### PROBLEM DESCRIPTION
Output only the lines below that start at the line containing "18: (326, 236)" and end at the line containing "31: (461, 93)", with both ends kept.

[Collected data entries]
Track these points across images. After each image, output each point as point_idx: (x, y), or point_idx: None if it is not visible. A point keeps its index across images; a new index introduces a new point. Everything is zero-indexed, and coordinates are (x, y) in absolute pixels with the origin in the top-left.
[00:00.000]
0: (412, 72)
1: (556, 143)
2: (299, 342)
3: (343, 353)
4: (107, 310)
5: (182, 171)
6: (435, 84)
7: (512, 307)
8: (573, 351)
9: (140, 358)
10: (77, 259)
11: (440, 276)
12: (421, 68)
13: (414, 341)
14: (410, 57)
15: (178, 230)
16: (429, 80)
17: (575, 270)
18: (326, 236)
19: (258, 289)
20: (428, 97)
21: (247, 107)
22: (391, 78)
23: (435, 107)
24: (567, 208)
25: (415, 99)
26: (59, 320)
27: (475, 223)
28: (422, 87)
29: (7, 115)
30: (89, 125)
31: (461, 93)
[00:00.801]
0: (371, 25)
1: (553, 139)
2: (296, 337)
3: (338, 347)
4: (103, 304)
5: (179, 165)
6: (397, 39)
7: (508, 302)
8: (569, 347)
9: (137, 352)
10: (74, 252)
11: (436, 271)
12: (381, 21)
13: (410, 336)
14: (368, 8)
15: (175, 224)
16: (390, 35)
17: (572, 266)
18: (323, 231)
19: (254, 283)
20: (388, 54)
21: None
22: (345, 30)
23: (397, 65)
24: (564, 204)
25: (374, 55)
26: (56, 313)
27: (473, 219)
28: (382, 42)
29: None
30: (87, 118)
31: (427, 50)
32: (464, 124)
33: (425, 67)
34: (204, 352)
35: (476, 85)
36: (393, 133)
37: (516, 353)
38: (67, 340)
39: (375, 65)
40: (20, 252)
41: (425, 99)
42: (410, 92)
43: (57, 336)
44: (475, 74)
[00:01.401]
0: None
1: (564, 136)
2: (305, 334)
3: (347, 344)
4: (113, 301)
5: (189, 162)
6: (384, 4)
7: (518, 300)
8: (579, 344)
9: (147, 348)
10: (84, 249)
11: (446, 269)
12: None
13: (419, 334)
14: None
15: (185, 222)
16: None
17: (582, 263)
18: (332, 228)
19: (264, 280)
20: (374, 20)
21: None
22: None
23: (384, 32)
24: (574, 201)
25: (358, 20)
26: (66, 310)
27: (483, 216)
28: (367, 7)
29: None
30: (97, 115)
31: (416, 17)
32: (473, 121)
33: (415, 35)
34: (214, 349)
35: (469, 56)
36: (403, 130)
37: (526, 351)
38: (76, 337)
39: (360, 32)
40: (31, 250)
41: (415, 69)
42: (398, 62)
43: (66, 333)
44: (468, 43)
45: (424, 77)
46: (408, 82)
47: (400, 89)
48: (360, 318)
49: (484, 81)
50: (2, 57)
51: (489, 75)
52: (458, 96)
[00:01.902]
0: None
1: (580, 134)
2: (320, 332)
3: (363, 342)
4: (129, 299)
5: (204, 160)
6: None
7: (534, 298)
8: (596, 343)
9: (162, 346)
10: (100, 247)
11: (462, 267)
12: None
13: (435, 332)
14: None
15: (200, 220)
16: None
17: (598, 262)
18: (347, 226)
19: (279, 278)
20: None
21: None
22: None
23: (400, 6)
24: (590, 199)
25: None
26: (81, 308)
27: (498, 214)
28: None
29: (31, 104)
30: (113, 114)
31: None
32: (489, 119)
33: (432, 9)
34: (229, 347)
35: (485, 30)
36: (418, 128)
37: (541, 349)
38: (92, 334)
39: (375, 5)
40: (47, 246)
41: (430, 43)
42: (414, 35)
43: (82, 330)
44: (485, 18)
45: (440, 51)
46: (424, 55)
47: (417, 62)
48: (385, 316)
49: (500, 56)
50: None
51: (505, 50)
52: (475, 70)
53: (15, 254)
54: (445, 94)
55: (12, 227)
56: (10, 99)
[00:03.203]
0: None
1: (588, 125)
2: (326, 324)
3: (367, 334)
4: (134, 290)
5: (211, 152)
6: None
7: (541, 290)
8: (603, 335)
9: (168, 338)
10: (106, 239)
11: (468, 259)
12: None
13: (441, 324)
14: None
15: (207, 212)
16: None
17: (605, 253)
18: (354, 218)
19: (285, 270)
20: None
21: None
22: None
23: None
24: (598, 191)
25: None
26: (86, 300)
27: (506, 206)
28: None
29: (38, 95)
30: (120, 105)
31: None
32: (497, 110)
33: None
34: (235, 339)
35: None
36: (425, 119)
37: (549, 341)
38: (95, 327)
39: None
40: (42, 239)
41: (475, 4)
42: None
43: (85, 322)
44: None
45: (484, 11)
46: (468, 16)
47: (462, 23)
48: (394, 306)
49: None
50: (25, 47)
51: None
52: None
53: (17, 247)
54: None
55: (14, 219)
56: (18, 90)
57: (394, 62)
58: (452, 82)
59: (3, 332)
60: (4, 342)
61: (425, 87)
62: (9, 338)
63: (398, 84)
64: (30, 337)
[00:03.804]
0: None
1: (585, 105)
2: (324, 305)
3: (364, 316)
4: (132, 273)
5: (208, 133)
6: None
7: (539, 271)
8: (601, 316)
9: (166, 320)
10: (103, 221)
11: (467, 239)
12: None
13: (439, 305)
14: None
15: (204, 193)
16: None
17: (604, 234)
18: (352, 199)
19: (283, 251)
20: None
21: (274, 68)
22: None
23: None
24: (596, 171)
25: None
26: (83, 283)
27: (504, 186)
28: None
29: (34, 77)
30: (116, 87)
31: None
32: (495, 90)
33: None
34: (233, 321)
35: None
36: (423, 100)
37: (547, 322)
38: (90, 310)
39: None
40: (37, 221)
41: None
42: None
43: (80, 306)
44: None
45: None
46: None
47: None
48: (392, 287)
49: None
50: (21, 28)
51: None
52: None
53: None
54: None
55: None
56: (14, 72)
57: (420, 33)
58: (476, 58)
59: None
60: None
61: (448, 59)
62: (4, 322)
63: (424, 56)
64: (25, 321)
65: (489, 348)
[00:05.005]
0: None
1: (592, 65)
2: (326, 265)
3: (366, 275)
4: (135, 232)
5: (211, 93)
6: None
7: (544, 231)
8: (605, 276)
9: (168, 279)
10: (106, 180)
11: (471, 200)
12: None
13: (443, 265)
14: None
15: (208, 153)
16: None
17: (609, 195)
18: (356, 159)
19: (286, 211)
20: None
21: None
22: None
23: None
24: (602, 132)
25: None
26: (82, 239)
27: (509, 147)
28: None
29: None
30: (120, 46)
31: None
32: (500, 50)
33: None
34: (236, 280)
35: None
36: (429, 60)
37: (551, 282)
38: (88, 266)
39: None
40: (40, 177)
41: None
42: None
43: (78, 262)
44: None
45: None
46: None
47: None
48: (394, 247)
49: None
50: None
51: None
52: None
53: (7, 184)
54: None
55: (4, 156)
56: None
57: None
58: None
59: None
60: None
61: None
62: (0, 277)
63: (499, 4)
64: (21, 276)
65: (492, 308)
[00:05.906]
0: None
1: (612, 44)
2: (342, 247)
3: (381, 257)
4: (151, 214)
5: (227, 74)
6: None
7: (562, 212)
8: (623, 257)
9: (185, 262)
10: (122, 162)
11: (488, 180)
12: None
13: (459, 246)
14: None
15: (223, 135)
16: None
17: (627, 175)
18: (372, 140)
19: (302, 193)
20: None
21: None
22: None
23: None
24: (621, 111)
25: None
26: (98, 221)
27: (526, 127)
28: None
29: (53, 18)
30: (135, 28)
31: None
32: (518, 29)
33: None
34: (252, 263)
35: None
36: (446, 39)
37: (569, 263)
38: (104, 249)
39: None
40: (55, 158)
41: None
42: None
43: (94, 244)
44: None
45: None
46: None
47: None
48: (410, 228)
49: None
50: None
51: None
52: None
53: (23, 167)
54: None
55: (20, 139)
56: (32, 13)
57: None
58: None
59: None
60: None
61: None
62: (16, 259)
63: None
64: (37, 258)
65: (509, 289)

### SOLUTION TO THIS EXERCISE
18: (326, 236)
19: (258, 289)
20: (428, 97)
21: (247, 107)
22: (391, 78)
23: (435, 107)
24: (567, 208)
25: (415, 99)
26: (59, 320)
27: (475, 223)
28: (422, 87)
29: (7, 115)
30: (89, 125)
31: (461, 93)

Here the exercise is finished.